Microchannel heat exchangers can be used for many applications including:
- high-performance aircraft gas turbine engines
- heat pumps
- Microprocessor and microchip cooling
- air conditioning

==Background==
Investigation of microscale thermal devices is motivated by the single phase internal flow correlation for convective heat transfer:
$h=\mathit{Nu}_c \frac{k}{d}$
Where $h$ is the heat transfer coefficient, $\mathit{Nu}_c$ is the Nusselt number, $k$ is the thermal conductivity of the fluid and $d$ is the hydraulic diameter of the channel or duct. In internal laminar flows, the Nusselt number becomes a constant. This is a result which can be arrived at analytically: For the case of a constant wall temperature, $\mathit{Nu}_c=3.657$ and for the case of constant heat flux $\mathit{Nu}_c=4.364$ for round tubes. The last value is increased to 140/17 = 8.23 for flat parallel plates. As Reynolds number is proportional to hydraulic diameter, fluid flow in channels of small hydraulic diameter will predominantly be laminar in character. This correlation therefore indicates that the heat transfer coefficient increases as channel diameter decreases. Should the hydraulic diameter in forced convection be on the order of tens or hundreds of micrometres, an extremely high heat transfer coefficient should result.
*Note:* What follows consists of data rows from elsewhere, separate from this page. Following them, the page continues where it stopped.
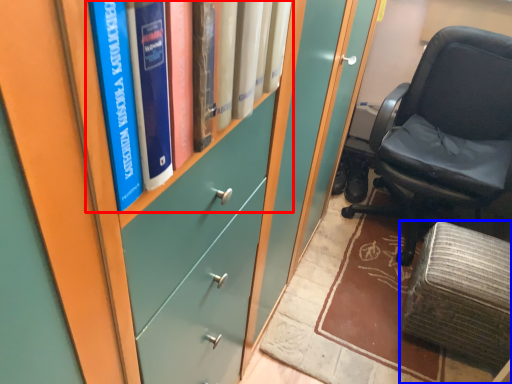
Question: Which object is further to the camera taking this photo, book (highlighted by a red box) or furniture (highlighted by a blue box)?

Choices:
 (A) book
 (B) furniture

Answer: (B)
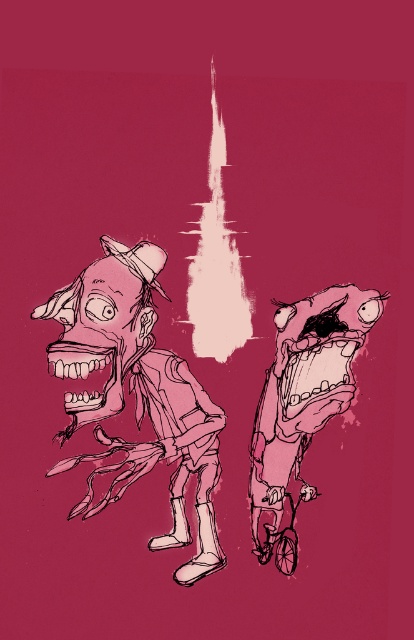
Is pink matte zombie at left smaller than pink matte/soft sculpture at center?

No.

Which is more to the left, pink matte zombie at left or pink matte/soft sculpture at center?

Positioned to the left is pink matte zombie at left.

Identify the location of pink matte zombie at left. (137, 392).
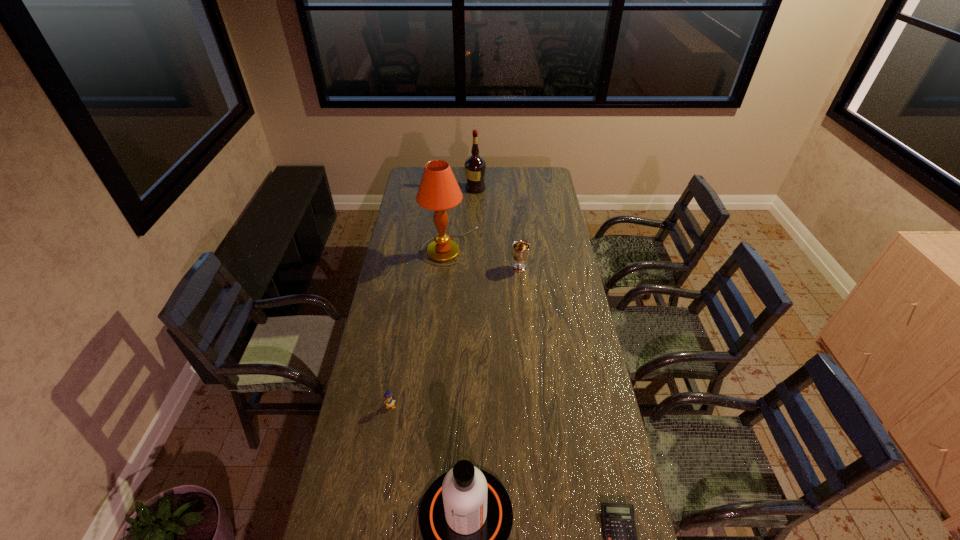
Select which object is the fourth closest to the rightmost object. Please provide its 2D coordinates. Your answer should be formatted as a tuple, i.e. [(x, y)], where the tuple contains the x and y coordinates of a point satisfying the conditions above.

[(438, 190)]

Find the location of a particular element. This screenshot has width=960, height=540. free region that satisfies the following two spatial constraints: 1. on the label of the alcohol; 2. on the right side of the chalice is located at coordinates (474, 268).

Where is `free spot that satisfies the following two spatial constraints: 1. on the label of the third shortest object; 2. on the left side of the farthest object`? The image size is (960, 540). free spot that satisfies the following two spatial constraints: 1. on the label of the third shortest object; 2. on the left side of the farthest object is located at coordinates (474, 268).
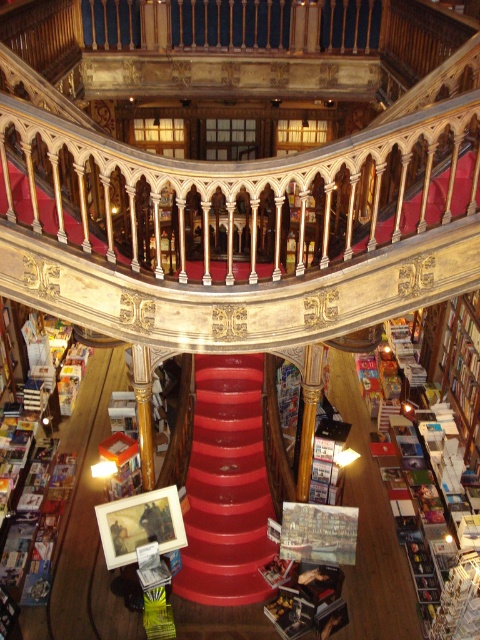
You are a customer in the bookstore and want to place a new book on the shelf. You have a hardcover book at center. Can you fit it on the smooth red staircase at center?

The smooth red staircase at center is bigger than the hardcover book at center, but the staircase is not a shelf. Therefore, you cannot place the hardcover book at center on the smooth red staircase at center.

You are standing at point (227,486) in the grand bookstore. What object are you standing on?

You are standing on the smooth red staircase at center located at point (227,486).

Consider the image. You are a customer in the bookstore and want to reach the top of the smooth red staircase at center. You notice a hardcover book at center nearby. Can you lift the book to place it on the staircase?

The smooth red staircase at center is much taller than the hardcover book at center, so you cannot reach the top of the staircase to place the book there.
This hypothesis was initially investigated by Tuckerman and Pease. Their positive results led to further research ranging from classical investigations of single channel heat transfer to more applied investigations in parallel micro-channel and micro scale plate fin heat exchangers. Recent work in the field has focused on the potential of two-phase flows at the micro-scale.

==Classification==

Just like "conventional" or "macro scale" heat exchangers, micro heat exchangers have one, two or even three fluidic flows. In the case of one fluidic flow, heat can be transferred to the fluid (each of the fluids can be a gas, a liquid, or a multiphase flow) from electrically powered heater cartridges, or removed from the fluid by electrically powered elements like Peltier chillers. In the case of two fluidic flows, micro heat exchangers are usually classified by the orientation of the fluidic flows to another as "cross flow" or "counter flow" devices. If a chemical reaction is conducted inside a micro heat exchanger, the latter is also called a microreactor.